What the exercise asks ▸
Determine how many lines in the listing below contain "Comparación", then give only that number.

Records for the task ▸
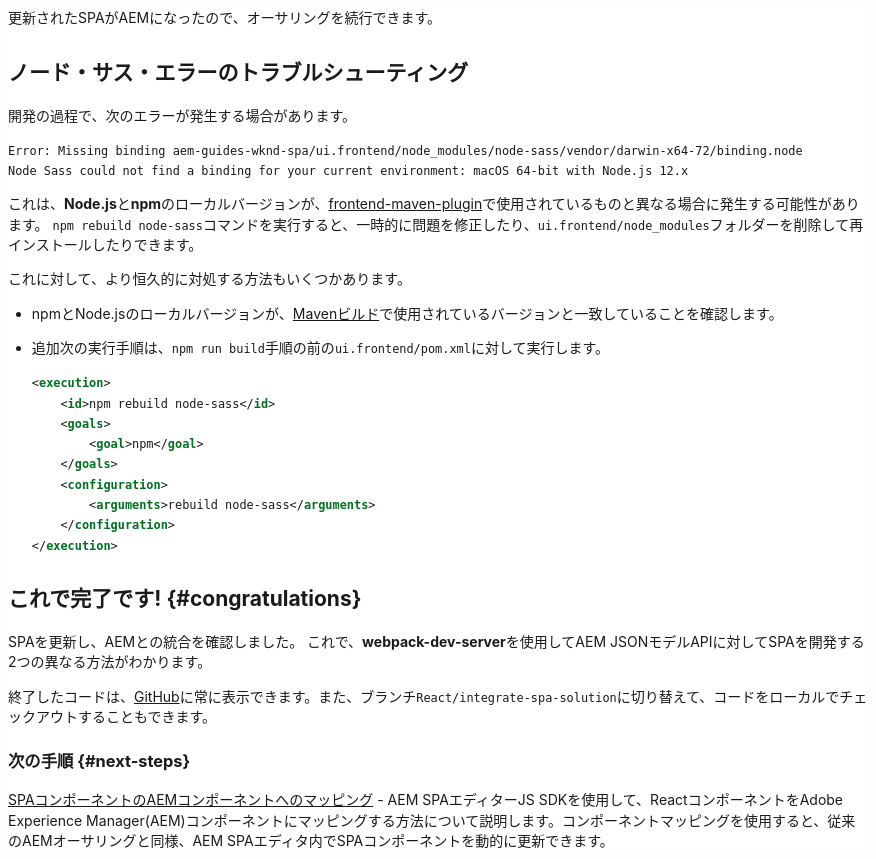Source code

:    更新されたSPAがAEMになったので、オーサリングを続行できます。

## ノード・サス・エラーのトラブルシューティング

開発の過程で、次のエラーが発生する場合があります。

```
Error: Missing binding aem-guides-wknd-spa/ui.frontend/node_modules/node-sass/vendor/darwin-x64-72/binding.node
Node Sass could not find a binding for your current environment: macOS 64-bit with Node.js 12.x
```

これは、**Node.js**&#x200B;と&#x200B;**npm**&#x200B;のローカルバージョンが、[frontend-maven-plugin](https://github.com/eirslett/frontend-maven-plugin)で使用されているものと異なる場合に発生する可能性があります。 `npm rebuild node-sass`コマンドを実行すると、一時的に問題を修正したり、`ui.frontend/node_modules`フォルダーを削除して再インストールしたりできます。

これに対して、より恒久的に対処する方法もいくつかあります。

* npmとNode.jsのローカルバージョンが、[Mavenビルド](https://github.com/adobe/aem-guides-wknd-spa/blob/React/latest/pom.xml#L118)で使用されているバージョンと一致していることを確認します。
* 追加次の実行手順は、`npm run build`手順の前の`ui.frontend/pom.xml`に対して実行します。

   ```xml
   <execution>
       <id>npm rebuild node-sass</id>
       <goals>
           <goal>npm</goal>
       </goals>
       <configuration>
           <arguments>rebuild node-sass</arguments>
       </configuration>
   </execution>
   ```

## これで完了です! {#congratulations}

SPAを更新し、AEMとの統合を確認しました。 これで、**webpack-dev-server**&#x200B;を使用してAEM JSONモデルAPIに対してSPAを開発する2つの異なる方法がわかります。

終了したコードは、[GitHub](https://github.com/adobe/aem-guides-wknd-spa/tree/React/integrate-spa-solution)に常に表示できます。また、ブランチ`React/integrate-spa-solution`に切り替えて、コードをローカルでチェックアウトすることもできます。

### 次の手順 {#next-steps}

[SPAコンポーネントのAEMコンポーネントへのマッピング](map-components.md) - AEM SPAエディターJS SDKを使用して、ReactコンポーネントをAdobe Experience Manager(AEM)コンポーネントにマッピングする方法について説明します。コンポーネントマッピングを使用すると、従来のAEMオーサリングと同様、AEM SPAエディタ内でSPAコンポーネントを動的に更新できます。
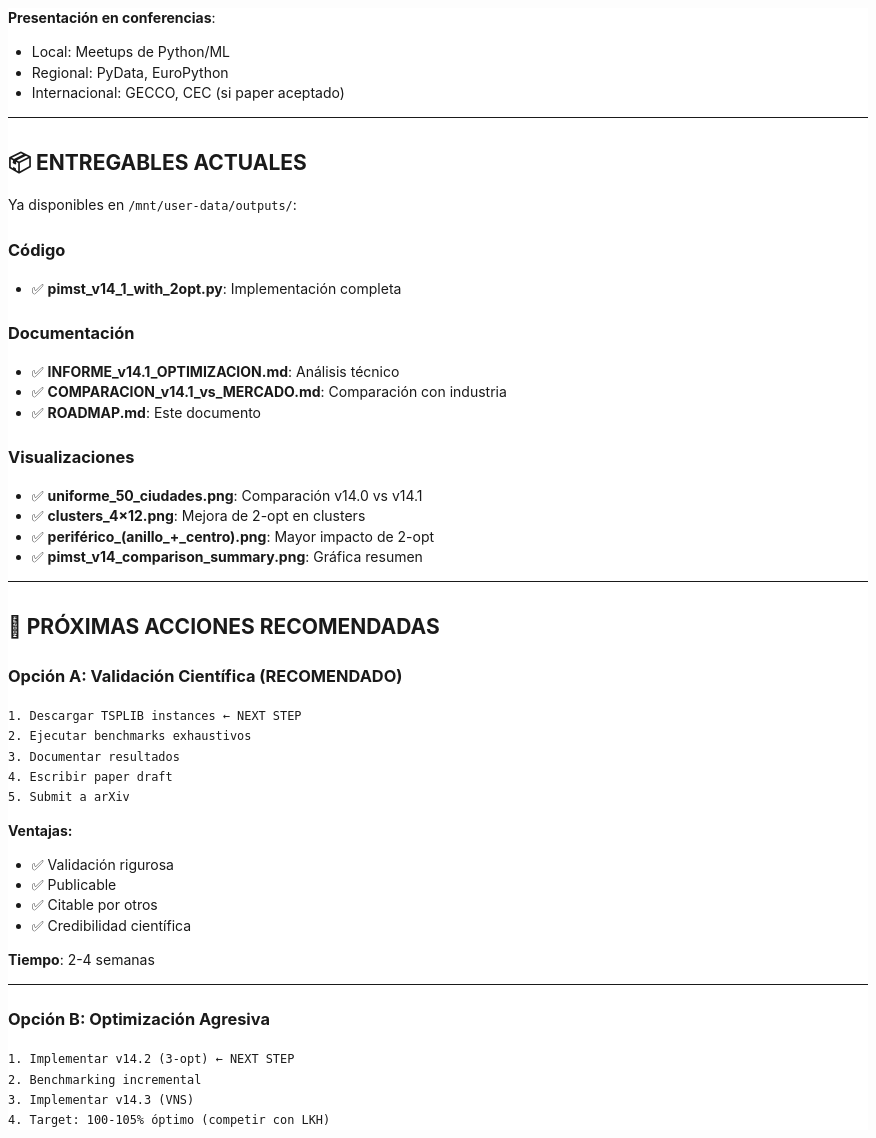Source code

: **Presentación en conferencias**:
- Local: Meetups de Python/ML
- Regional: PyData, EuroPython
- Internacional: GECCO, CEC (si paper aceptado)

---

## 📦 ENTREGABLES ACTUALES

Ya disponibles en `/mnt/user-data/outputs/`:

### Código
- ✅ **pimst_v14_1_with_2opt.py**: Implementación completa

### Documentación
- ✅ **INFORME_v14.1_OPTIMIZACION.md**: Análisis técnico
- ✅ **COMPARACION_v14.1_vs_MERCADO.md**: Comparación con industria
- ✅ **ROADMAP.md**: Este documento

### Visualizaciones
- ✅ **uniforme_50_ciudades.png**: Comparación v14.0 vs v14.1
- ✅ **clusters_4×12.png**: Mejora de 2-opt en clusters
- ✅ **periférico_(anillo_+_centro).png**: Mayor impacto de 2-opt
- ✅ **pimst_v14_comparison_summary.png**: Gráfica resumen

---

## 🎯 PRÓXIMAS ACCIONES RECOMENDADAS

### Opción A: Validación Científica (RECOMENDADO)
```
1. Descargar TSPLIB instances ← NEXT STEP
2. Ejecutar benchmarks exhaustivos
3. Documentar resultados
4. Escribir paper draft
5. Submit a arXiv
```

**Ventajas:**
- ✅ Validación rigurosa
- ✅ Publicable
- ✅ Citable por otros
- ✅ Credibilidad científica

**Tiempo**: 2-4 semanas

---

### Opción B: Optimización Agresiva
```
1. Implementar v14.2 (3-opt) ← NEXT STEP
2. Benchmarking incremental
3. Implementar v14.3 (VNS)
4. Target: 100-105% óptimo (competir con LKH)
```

The answer ▸
2